First you need to create a Ref Model, either by sync with your Salesforce Org or by creating a Ref Model via a CSV import. Then enable GDPR categorization on this Ref Model from the details tab in the right panel.
Now that you have a Ref Model with all the fields from all the objects/lists/databases, you need to categorize them:
- Special Personal Data
- Personal Data
- Unassessed - Potential
- Not Applicable
The first time you run the Salesforce sync, it will automatically categorize SOME fields for you for standard objects (Account, Contact etc.). You are still responsible for reviewing and confirming every field.
Manual categorization of Special Personal Data & Personal Data
You can then go through every field and - ONLY for those that are "Special Personal Data" or "Personal Data" - select the field Status from the dropdown and fill out the supporting information fields. Leave all those that are "Not Applicable" as "Unassessed" because you can change them all in a single click.

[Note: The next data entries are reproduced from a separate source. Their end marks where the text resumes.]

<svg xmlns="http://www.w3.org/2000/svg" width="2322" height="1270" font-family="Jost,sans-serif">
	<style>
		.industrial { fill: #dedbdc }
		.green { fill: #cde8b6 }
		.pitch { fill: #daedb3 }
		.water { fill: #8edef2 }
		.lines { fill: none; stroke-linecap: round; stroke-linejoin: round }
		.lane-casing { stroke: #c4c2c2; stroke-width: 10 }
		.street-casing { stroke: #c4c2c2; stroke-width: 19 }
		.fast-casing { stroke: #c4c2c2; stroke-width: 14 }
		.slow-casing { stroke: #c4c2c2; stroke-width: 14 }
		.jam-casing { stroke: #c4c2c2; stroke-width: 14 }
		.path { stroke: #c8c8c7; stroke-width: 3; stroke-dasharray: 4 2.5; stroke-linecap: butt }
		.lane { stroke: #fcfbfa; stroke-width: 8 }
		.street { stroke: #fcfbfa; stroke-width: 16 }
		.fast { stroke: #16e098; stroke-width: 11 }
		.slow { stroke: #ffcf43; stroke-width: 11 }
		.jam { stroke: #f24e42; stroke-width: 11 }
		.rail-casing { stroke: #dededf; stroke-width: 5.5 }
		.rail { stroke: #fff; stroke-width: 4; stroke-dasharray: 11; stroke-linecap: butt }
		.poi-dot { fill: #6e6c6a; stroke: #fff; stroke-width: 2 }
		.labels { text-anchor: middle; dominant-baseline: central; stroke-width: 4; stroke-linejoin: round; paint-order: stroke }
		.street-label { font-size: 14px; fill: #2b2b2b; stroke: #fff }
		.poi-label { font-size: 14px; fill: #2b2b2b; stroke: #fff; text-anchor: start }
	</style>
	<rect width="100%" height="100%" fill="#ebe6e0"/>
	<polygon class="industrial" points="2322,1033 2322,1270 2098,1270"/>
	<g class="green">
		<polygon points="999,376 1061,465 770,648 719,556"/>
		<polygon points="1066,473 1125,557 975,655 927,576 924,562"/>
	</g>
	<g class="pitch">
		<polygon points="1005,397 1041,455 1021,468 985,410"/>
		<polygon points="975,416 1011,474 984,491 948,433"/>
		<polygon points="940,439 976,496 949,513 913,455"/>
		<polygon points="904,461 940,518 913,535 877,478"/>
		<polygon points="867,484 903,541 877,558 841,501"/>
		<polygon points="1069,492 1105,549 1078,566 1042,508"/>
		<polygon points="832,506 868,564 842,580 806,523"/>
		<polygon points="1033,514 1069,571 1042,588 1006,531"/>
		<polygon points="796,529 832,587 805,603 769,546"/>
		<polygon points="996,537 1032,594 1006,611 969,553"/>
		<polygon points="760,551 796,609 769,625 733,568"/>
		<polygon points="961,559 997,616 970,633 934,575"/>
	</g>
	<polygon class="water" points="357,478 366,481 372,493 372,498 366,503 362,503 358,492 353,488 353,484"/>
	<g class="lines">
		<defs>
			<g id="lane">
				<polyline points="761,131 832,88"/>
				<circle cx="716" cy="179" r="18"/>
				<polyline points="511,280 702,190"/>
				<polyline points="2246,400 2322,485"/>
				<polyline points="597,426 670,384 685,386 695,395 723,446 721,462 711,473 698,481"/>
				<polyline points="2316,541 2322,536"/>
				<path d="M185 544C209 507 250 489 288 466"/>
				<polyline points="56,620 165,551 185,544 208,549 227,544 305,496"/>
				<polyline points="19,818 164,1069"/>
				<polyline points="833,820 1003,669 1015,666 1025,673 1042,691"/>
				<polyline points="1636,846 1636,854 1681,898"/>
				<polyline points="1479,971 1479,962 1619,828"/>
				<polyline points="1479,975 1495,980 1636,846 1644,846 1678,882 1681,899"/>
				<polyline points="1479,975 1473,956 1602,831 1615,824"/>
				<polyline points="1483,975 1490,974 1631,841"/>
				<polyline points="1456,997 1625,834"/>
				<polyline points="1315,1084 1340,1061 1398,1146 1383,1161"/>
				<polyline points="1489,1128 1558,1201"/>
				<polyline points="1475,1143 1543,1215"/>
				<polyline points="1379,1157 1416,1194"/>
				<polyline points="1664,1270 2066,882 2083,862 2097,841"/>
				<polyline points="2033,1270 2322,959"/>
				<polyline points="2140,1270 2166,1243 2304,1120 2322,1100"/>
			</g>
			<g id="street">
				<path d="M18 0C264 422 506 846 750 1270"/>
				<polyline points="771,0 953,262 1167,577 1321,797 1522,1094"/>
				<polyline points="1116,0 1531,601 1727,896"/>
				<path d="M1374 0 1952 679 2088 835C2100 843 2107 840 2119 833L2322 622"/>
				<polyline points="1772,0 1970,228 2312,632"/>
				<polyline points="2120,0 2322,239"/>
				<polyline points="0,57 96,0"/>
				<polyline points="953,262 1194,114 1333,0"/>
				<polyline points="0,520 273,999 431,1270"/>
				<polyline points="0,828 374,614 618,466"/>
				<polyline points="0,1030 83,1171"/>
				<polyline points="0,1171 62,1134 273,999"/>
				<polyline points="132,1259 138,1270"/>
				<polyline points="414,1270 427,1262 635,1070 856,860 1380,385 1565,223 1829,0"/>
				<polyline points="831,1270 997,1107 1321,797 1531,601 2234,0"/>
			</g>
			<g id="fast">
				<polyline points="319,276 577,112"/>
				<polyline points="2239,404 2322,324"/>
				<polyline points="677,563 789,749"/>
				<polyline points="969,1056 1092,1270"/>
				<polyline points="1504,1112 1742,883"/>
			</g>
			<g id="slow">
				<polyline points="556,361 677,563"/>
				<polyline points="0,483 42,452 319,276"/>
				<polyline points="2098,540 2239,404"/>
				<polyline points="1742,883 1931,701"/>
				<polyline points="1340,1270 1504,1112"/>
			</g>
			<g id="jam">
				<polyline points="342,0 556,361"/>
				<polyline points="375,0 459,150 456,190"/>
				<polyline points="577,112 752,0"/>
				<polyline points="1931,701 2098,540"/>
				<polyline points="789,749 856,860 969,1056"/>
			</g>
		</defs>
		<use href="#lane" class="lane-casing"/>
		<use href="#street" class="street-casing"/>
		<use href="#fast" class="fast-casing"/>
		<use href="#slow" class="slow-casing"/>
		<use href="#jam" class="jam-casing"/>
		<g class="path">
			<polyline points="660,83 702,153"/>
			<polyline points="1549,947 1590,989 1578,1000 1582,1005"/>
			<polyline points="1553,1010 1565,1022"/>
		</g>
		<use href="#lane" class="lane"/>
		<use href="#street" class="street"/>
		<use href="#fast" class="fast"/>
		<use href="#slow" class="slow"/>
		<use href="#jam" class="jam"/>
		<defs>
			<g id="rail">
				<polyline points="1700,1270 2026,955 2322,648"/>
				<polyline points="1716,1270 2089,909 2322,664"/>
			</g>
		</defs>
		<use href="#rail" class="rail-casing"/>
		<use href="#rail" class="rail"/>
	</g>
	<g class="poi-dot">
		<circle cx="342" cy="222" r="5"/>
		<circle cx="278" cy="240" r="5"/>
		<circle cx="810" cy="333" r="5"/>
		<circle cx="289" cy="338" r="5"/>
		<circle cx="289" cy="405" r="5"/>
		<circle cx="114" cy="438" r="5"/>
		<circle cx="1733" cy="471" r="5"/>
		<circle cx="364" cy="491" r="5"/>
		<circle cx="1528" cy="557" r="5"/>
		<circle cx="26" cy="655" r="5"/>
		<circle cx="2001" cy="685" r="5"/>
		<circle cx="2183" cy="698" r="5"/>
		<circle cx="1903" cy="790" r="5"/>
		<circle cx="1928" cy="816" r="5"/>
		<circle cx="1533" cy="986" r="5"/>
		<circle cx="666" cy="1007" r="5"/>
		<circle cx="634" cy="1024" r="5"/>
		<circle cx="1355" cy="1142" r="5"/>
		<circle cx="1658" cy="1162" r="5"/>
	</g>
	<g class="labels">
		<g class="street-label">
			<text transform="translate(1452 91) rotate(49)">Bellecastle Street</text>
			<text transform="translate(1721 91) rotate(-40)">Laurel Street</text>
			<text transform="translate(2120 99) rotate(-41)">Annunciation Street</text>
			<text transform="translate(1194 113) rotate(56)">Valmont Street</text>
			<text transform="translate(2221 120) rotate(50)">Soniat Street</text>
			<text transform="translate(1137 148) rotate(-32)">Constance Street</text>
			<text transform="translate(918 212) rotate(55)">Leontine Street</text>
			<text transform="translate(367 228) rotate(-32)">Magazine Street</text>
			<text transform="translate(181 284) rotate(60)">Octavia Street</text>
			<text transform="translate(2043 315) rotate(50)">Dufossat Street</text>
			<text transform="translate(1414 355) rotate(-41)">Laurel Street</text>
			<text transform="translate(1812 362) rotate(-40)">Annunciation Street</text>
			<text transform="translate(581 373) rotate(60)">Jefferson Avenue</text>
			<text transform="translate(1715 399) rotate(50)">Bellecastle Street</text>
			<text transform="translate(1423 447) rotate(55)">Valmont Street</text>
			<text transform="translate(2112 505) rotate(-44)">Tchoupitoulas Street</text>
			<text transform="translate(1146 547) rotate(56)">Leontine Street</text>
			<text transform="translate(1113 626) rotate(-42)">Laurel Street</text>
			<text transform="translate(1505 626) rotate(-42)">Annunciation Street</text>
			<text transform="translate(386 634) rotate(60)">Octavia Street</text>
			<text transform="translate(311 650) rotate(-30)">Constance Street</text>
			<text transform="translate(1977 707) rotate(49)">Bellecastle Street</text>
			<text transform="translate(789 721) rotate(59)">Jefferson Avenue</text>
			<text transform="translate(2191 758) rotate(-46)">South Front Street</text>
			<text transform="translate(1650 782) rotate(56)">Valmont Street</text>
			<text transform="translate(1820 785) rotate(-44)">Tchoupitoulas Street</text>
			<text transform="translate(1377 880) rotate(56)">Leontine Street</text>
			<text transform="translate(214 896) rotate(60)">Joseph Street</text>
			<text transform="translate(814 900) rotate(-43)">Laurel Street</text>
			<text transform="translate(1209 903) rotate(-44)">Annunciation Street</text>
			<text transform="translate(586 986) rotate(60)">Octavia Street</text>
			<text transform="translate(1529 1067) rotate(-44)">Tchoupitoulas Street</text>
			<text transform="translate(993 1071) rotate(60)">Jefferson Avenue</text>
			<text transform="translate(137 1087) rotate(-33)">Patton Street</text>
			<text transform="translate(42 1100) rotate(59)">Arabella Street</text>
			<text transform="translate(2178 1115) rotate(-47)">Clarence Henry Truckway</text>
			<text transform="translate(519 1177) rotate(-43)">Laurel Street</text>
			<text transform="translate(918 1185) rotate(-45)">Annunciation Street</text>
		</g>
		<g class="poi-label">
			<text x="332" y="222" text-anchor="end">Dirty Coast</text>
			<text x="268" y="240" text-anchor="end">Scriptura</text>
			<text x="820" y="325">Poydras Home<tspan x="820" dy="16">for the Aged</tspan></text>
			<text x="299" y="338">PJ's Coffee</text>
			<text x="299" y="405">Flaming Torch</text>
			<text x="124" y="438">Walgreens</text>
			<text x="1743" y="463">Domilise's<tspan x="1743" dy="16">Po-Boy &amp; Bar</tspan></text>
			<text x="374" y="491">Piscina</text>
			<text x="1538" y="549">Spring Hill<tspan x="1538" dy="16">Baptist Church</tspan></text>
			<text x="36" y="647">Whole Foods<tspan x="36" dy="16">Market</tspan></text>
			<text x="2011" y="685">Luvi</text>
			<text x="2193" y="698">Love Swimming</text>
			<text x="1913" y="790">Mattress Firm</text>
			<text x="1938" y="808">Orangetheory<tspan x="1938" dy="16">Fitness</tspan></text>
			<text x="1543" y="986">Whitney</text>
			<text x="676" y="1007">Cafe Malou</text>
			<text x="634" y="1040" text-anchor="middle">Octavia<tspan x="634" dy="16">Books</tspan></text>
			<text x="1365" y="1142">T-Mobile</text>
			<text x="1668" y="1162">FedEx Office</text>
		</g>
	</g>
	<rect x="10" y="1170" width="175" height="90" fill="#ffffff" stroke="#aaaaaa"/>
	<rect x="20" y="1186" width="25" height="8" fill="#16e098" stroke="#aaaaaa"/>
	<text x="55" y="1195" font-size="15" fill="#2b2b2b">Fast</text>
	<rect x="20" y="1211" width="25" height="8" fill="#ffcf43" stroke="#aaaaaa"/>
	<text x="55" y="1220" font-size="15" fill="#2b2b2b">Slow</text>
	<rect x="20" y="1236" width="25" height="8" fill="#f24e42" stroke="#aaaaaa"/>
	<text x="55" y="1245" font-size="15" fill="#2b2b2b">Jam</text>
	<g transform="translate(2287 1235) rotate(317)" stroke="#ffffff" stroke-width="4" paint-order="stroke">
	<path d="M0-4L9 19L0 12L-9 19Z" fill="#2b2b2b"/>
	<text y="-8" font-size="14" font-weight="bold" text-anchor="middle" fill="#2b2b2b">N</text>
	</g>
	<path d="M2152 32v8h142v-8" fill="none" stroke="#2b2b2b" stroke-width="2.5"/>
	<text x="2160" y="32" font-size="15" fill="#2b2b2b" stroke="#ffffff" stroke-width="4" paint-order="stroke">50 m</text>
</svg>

Once you categorize data as either "Personal" or "Special Personal" you will see extra fields to capture additional compliance information:
- retention period - specify number of years and months for which you plan to hold this data
- legal basis - choose from dropdown explaining why you hold this data
- reason for legal basis - your reasons for keeping the data
- needs to be encrypted - check box if data needs to be protected
- sources of data - choose resources from the library to specify where you get the data from
- recipients of data - choose resources from the library to specify where you send the collected data
- additional notes - capture any additional, custom information you require
Copying and pasting GDPR compliance data
You can quickly set compliance information for any GDPR-enabled node using the copy/paste functionality. Select a GDPR-enabled node, right-mouse click and select "Copy GDPR data". The GDPR settings for status and all additional fields will be copied from that node.
Select a different GDPR-enabled node, right-mouse click and select "Paste GDPR data". All the compliance settings from the previous node are now applied to the selected one.
"Bulk validation" changes of all "Unassessed" to "Not Applicable"
Once you have categorized every field that is "Special Personal Data" or "Personal Data", the rest of the fields can be marked "Not Applicable".
You can do this with ONE CLICK. At the parent node level, right mouse click and select "GDPR- set Not Applicable". This will set every child node that is currently "Unassessed" to "Not Applicable". You will get a warning before you commit.